- EXERCISE GOAL: Convert every line of the items below into a Markdown table with two columns, Row and Item line. Number each row and leave out blank lines.

- RECORDS TO PROCESS:
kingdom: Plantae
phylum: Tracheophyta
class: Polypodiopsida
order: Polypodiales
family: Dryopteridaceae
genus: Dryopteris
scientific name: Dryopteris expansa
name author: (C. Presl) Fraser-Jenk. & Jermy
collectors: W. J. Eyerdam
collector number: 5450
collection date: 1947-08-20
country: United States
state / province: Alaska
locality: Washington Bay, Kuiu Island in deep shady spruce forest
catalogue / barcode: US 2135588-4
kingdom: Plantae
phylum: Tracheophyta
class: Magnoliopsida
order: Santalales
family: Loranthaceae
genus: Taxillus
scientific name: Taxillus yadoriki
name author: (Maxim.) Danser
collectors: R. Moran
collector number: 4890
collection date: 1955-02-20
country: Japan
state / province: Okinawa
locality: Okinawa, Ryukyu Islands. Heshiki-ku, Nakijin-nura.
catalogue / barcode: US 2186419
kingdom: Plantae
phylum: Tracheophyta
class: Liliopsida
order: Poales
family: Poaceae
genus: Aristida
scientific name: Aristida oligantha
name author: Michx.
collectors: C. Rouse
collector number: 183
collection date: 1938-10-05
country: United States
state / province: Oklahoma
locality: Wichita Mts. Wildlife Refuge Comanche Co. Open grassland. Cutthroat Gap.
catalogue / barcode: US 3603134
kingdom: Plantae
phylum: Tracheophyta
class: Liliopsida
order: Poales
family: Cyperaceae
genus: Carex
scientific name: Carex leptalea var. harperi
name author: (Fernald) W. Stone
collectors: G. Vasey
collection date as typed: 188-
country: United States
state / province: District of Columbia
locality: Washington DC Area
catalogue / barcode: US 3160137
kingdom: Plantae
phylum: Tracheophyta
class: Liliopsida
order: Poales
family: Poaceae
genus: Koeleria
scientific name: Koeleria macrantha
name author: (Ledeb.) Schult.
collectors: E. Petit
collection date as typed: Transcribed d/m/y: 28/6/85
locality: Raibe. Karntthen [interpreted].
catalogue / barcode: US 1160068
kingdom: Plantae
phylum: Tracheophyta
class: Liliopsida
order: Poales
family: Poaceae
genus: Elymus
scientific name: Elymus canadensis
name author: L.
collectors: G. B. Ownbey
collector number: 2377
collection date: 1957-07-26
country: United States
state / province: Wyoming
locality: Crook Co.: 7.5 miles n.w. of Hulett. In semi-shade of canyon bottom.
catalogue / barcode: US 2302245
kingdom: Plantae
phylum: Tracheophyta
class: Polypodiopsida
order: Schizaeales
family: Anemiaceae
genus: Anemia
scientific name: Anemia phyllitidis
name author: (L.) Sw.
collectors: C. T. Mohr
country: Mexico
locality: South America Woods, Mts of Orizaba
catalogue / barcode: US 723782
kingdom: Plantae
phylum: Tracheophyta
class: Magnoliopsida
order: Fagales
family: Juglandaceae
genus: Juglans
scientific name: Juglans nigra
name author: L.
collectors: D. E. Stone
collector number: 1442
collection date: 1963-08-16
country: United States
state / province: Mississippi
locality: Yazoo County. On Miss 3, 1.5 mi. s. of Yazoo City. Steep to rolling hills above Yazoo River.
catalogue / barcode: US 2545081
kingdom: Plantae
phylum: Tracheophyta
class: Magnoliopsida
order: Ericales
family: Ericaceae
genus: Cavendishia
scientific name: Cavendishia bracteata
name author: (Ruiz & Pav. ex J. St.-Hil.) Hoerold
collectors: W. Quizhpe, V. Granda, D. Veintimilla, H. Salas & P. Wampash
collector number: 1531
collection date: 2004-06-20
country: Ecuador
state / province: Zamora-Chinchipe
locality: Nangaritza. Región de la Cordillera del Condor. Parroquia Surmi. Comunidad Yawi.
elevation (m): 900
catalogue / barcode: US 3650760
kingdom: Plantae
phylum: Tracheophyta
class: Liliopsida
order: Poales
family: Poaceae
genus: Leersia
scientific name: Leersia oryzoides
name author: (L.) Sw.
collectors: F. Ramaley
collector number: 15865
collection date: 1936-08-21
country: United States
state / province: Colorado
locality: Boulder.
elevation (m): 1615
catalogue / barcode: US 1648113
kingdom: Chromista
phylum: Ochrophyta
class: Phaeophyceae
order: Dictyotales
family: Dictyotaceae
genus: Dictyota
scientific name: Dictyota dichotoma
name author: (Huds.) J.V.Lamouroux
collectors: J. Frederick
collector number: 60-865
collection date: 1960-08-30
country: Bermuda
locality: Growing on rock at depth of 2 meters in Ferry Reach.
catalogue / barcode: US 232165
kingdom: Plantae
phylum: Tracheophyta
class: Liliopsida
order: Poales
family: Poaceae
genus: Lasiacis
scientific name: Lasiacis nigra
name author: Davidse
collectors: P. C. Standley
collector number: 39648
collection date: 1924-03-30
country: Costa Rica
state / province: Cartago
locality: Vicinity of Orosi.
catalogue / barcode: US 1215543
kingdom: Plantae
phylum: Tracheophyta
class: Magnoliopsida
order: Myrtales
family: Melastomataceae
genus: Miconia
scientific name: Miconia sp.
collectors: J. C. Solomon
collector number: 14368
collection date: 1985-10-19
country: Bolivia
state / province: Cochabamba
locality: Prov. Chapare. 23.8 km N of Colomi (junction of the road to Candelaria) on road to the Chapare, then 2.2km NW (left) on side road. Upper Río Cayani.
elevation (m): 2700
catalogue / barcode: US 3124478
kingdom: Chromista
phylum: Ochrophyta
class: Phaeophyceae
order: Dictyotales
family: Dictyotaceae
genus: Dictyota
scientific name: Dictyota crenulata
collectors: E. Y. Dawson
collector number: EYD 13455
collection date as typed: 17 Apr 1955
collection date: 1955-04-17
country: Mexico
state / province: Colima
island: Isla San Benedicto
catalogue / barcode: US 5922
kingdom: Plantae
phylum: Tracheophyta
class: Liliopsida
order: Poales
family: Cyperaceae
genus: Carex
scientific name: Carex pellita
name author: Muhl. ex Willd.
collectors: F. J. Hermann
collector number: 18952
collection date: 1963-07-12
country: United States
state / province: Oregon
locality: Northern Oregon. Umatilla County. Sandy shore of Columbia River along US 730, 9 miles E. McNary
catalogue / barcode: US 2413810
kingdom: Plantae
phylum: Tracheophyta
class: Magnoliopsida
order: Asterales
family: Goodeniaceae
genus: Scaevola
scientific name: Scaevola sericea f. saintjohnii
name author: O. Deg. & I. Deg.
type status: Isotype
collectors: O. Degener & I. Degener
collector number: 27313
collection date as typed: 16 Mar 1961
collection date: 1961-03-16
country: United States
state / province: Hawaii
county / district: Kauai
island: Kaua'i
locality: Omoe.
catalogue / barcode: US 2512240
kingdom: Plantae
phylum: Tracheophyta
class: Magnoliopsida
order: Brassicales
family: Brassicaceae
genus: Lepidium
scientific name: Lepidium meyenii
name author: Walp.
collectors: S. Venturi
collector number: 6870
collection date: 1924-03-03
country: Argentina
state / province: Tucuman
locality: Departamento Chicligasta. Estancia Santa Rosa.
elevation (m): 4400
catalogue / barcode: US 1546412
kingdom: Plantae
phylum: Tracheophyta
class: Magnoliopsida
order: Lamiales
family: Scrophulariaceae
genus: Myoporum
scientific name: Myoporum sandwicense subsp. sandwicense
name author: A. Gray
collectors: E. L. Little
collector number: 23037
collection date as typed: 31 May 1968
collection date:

- FINAL ANSWER:
| Row | Item line |
|---|---|
| 1 | kingdom: Plantae |
| 2 | phylum: Tracheophyta |
| 3 | class: Polypodiopsida |
| 4 | order: Polypodiales |
| 5 | family: Dryopteridaceae |
| 6 | genus: Dryopteris |
| 7 | scientific name: Dryopteris expansa |
| 8 | name author: (C. Presl) Fraser-Jenk. & Jermy |
| 9 | collectors: W. J. Eyerdam |
| 10 | collector number: 5450 |
| 11 | collection date: 1947-08-20 |
| 12 | country: United States |
| 13 | state / province: Alaska |
| 14 | locality: Washington Bay, Kuiu Island in deep shady spruce forest |
| 15 | catalogue / barcode: US 2135588-4 |
| 16 | kingdom: Plantae |
| 17 | phylum: Tracheophyta |
| 18 | class: Magnoliopsida |
| 19 | order: Santalales |
| 20 | family: Loranthaceae |
| 21 | genus: Taxillus |
| 22 | scientific name: Taxillus yadoriki |
| 23 | name author: (Maxim.) Danser |
| 24 | collectors: R. Moran |
| 25 | collector number: 4890 |
| 26 | collection date: 1955-02-20 |
| 27 | country: Japan |
| 28 | state / province: Okinawa |
| 29 | locality: Okinawa, Ryukyu Islands. Heshiki-ku, Nakijin-nura. |
| 30 | catalogue / barcode: US 2186419 |
| 31 | kingdom: Plantae |
| 32 | phylum: Tracheophyta |
| 33 | class: Liliopsida |
| 34 | order: Poales |
| 35 | family: Poaceae |
| 36 | genus: Aristida |
| 37 | scientific name: Aristida oligantha |
| 38 | name author: Michx. |
| 39 | collectors: C. Rouse |
| 40 | collector number: 183 |
| 41 | collection date: 1938-10-05 |
| 42 | country: United States |
| 43 | state / province: Oklahoma |
| 44 | locality: Wichita Mts. Wildlife Refuge Comanche Co. Open grassland. Cutthroat Gap. |
| 45 | catalogue / barcode: US 3603134 |
| 46 | kingdom: Plantae |
| 47 | phylum: Tracheophyta |
| 48 | class: Liliopsida |
| 49 | order: Poales |
| 50 | family: Cyperaceae |
| 51 | genus: Carex |
| 52 | scientific name: Carex leptalea var. harperi |
| 53 | name author: (Fernald) W. Stone |
| 54 | collectors: G. Vasey |
| 55 | collection date as typed: 188- |
| 56 | country: United States |
| 57 | state / province: District of Columbia |
| 58 | locality: Washington DC Area |
| 59 | catalogue / barcode: US 3160137 |
| 60 | kingdom: Plantae |
| 61 | phylum: Tracheophyta |
| 62 | class: Liliopsida |
| 63 | order: Poales |
| 64 | family: Poaceae |
| 65 | genus: Koeleria |
| 66 | scientific name: Koeleria macrantha |
| 67 | name author: (Ledeb.) Schult. |
| 68 | collectors: E. Petit |
| 69 | collection date as typed: Transcribed d/m/y: 28/6/85 |
| 70 | locality: Raibe. Karntthen [interpreted]. |
| 71 | catalogue / barcode: US 1160068 |
| 72 | kingdom: Plantae |
| 73 | phylum: Tracheophyta |
| 74 | class: Liliopsida |
| 75 | order: Poales |
| 76 | family: Poaceae |
| 77 | genus: Elymus |
| 78 | scientific name: Elymus canadensis |
| 79 | name author: L. |
| 80 | collectors: G. B. Ownbey |
| 81 | collector number: 2377 |
| 82 | collection date: 1957-07-26 |
| 83 | country: United States |
| 84 | state / province: Wyoming |
| 85 | locality: Crook Co.: 7.5 miles n.w. of Hulett. In semi-shade of canyon bottom. |
| 86 | catalogue / barcode: US 2302245 |
| 87 | kingdom: Plantae |
| 88 | phylum: Tracheophyta |
| 89 | class: Polypodiopsida |
| 90 | order: Schizaeales |
| 91 | family: Anemiaceae |
| 92 | genus: Anemia |
| 93 | scientific name: Anemia phyllitidis |
| 94 | name author: (L.) Sw. |
| 95 | collectors: C. T. Mohr |
| 96 | country: Mexico |
| 97 | locality: South America Woods, Mts of Orizaba |
| 98 | catalogue / barcode: US 723782 |
| 99 | kingdom: Plantae |
| 100 | phylum: Tracheophyta |
| 101 | class: Magnoliopsida |
| 102 | order: Fagales |
| 103 | family: Juglandaceae |
| 104 | genus: Juglans |
| 105 | scientific name: Juglans nigra |
| 106 | name author: L. |
| 107 | collectors: D. E. Stone |
| 108 | collector number: 1442 |
| 109 | collection date: 1963-08-16 |
| 110 | country: United States |
| 111 | state / province: Mississippi |
| 112 | locality: Yazoo County. On Miss 3, 1.5 mi. s. of Yazoo City. Steep to rolling hills above Yazoo River. |
| 113 | catalogue / barcode: US 2545081 |
| 114 | kingdom: Plantae |
| 115 | phylum: Tracheophyta |
| 116 | class: Magnoliopsida |
| 117 | order: Ericales |
| 118 | family: Ericaceae |
| 119 | genus: Cavendishia |
| 120 | scientific name: Cavendishia bracteata |
| 121 | name author: (Ruiz & Pav. ex J. St.-Hil.) Hoerold |
| 122 | collectors: W. Quizhpe, V. Granda, D. Veintimilla, H. Salas & P. Wampash |
| 123 | collector number: 1531 |
| 124 | collection date: 2004-06-20 |
| 125 | country: Ecuador |
| 126 | state / province: Zamora-Chinchipe |
| 127 | locality: Nangaritza. Región de la Cordillera del Condor. Parroquia Surmi. Comunidad Yawi. |
| 128 | elevation (m): 900 |
| 129 | catalogue / barcode: US 3650760 |
| 130 | kingdom: Plantae |
| 131 | phylum: Tracheophyta |
| 132 | class: Liliopsida |
| 133 | order: Poales |
| 134 | family: Poaceae |
| 135 | genus: Leersia |
| 136 | scientific name: Leersia oryzoides |
| 137 | name author: (L.) Sw. |
| 138 | collectors: F. Ramaley |
| 139 | collector number: 15865 |
| 140 | collection date: 1936-08-21 |
| 141 | country: United States |
| 142 | state / province: Colorado |
| 143 | locality: Boulder. |
| 144 | elevation (m): 1615 |
| 145 | catalogue / barcode: US 1648113 |
| 146 | kingdom: Chromista |
| 147 | phylum: Ochrophyta |
| 148 | class: Phaeophyceae |
| 149 | order: Dictyotales |
| 150 | family: Dictyotaceae |
| 151 | genus: Dictyota |
| 152 | scientific name: Dictyota dichotoma |
| 153 | name author: (Huds.) J.V.Lamouroux |
| 154 | collectors: J. Frederick |
| 155 | collector number: 60-865 |
| 156 | collection date: 1960-08-30 |
| 157 | country: Bermuda |
| 158 | locality: Growing on rock at depth of 2 meters in Ferry Reach. |
| 159 | catalogue / barcode: US 232165 |
| 160 | kingdom: Plantae |
| 161 | phylum: Tracheophyta |
| 162 | class: Liliopsida |
| 163 | order: Poales |
| 164 | family: Poaceae |
| 165 | genus: Lasiacis |
| 166 | scientific name: Lasiacis nigra |
| 167 | name author: Davidse |
| 168 | collectors: P. C. Standley |
| 169 | collector number: 39648 |
| 170 | collection date: 1924-03-30 |
| 171 | country: Costa Rica |
| 172 | state / province: Cartago |
| 173 | locality: Vicinity of Orosi. |
| 174 | catalogue / barcode: US 1215543 |
| 175 | kingdom: Plantae |
| 176 | phylum: Tracheophyta |
| 177 | class: Magnoliopsida |
| 178 | order: Myrtales |
| 179 | family: Melastomataceae |
| 180 | genus: Miconia |
| 181 | scientific name: Miconia sp. |
| 182 | collectors: J. C. Solomon |
| 183 | collector number: 14368 |
| 184 | collection date: 1985-10-19 |
| 185 | country: Bolivia |
| 186 | state / province: Cochabamba |
| 187 | locality: Prov. Chapare. 23.8 km N of Colomi (junction of the road to Candelaria) on road to the Chapare, then 2.2km NW (left) on side road. Upper Río Cayani. |
| 188 | elevation (m): 2700 |
| 189 | catalogue / barcode: US 3124478 |
| 190 | kingdom: Chromista |
| 191 | phylum: Ochrophyta |
| 192 | class: Phaeophyceae |
| 193 | order: Dictyotales |
| 194 | family: Dictyotaceae |
| 195 | genus: Dictyota |
| 196 | scientific name: Dictyota crenulata |
| 197 | collectors: E. Y. Dawson |
| 198 | collector number: EYD 13455 |
| 199 | collection date as typed: 17 Apr 1955 |
| 200 | collection date: 1955-04-17 |
| 201 | country: Mexico |
| 202 | state / province: Colima |
| 203 | island: Isla San Benedicto |
| 204 | catalogue / barcode: US 5922 |
| 205 | kingdom: Plantae |
| 206 | phylum: Tracheophyta |
| 207 | class: Liliopsida |
| 208 | order: Poales |
| 209 | family: Cyperaceae |
| 210 | genus: Carex |
| 211 | scientific name: Carex pellita |
| 212 | name author: Muhl. ex Willd. |
| 213 | collectors: F. J. Hermann |
| 214 | collector number: 18952 |
| 215 | collection date: 1963-07-12 |
| 216 | country: United States |
| 217 | state / province: Oregon |
| 218 | locality: Northern Oregon. Umatilla County. Sandy shore of Columbia River along US 730, 9 miles E. McNary |
| 219 | catalogue / barcode: US 2413810 |
| 220 | kingdom: Plantae |
| 221 | phylum: Tracheophyta |
| 222 | class: Magnoliopsida |
| 223 | order: Asterales |
| 224 | family: Goodeniaceae |
| 225 | genus: Scaevola |
| 226 | scientific name: Scaevola sericea f. saintjohnii |
| 227 | name author: O. Deg. & I. Deg. |
| 228 | type status: Isotype |
| 229 | collectors: O. Degener & I. Degener |
| 230 | collector number: 27313 |
| 231 | collection date as typed: 16 Mar 1961 |
| 232 | collection date: 1961-03-16 |
| 233 | country: United States |
| 234 | state / province: Hawaii |
| 235 | county / district: Kauai |
| 236 | island: Kaua'i |
| 237 | locality: Omoe. |
| 238 | catalogue / barcode: US 2512240 |
| 239 | kingdom: Plantae |
| 240 | phylum: Tracheophyta |
| 241 | class: Magnoliopsida |
| 242 | order: Brassicales |
| 243 | family: Brassicaceae |
| 244 | genus: Lepidium |
| 245 | scientific name: Lepidium meyenii |
| 246 | name author: Walp. |
| 247 | collectors: S. Venturi |
| 248 | collector number: 6870 |
| 249 | collection date: 1924-03-03 |
| 250 | country: Argentina |
| 251 | state / province: Tucuman |
| 252 | locality: Departamento Chicligasta. Estancia Santa Rosa. |
| 253 | elevation (m): 4400 |
| 254 | catalogue / barcode: US 1546412 |
| 255 | kingdom: Plantae |
| 256 | phylum: Tracheophyta |
| 257 | class: Magnoliopsida |
| 258 | order: Lamiales |
| 259 | family: Scrophulariaceae |
| 260 | genus: Myoporum |
| 261 | scientific name: Myoporum sandwicense subsp. sandwicense |
| 262 | name author: A. Gray |
| 263 | collectors: E. L. Little |
| 264 | collector number: 23037 |
| 265 | collection date as typed: 31 May 1968 |
| 266 | collection date: |